Correlation Between II Group and After You
Can any of the company-specific risk be diversified away by investing in both II Group and After You at the same time? Although using a correlation coefficient on its own may not help to predict future stock returns, this module helps to understand the diversifiable risk of combining II Group and After You into the same portfolio, which is an essential part of the fundamental portfolio management process.
By analyzing existing cross correlation between II Group Public and After You Public, you can compare the effects of market volatilities on II Group and After You and check how they will diversify away market risk if combined in the same portfolio for a given time horizon. You can also utilize pair trading strategies of matching a long position in II Group with a short position of After You. Check out your portfolio center. Please also check ongoing floating volatility patterns of II Group and After You.
Diversification Opportunities for II Group and After You
Pay attention - limited upside
The 3 months correlation between IIG and After is -0.81. Overlapping area represents the amount of risk that can be diversified away by holding II Group Public and After You Public in the same portfolio, assuming nothing else is changed. The correlation between historical prices or returns on After You Public and II Group is a relative statistical measure of the degree to which these equity instruments tend to move together. The correlation coefficient measures the extent to which returns on II Group Public are associated (or correlated) with After You. Values of the correlation coefficient range from -1 to +1, where. The correlation of zero (0) is possible when the price movement of After You Public has no effect on the direction of II Group i.e., II Group and After You go up and down completely randomly.
Pair Corralation between II Group and After You
Assuming the 90 days trading horizon II Group is expected to generate 1.1 times less return on investment than After You. But when comparing it to its historical volatility, II Group Public is 1.0 times less risky than After You. It trades about 0.08 of its potential returns per unit of risk. After You Public is currently generating about 0.09 of returns per unit of risk over similar time horizon. If you would invest 690.00 in After You Public on September 22, 2024 and sell it today you would earn a total of 390.00 from holding After You Public or generate 56.52% return on investment over 90 days.

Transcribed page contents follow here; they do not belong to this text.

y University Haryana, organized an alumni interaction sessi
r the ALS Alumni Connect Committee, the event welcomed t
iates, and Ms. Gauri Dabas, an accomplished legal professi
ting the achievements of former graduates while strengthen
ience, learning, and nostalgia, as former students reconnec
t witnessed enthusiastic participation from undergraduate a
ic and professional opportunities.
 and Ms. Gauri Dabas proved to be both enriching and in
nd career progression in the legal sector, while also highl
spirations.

Time Period | 3 Months [change] |
Direction | Moves Against |
Strength | Significant |
Accuracy | 99.19% |
Values | Daily Returns |
II Group Public vs. After You Public
Performance |
Timeline |
II Group Public |
After You Public |
II Group and After You Volatility Contrast
Predicted Return Density |
Returns |
Pair Trading with II Group and After You
The main advantage of trading using opposite II Group and After You positions is that it hedges away some unsystematic risk. Because of two separate transactions, even if II Group position performs unexpectedly, After You can make up some of the losses. Pair trading also minimizes risk from directional movements in the market. For example, if an entire industry or sector drops because of unexpected headlines, the short position in After You will offset losses from the drop in After You's long position.II Group vs. Delta Electronics Public | II Group vs. Delta Electronics Public | II Group vs. Airports of Thailand | II Group vs. Airports of Thailand |
After You vs. CP ALL Public | After You vs. BTS Group Holdings | After You vs. Minor International Public | After You vs. Airports of Thailand |
Check out your portfolio center.Note that this page's information should be used as a complementary analysis to find the right mix of equity instruments to add to your existing portfolios or create a brand new portfolio. You can also try the Sign In To Macroaxis module to sign in to explore Macroaxis' wealth optimization platform and fintech modules.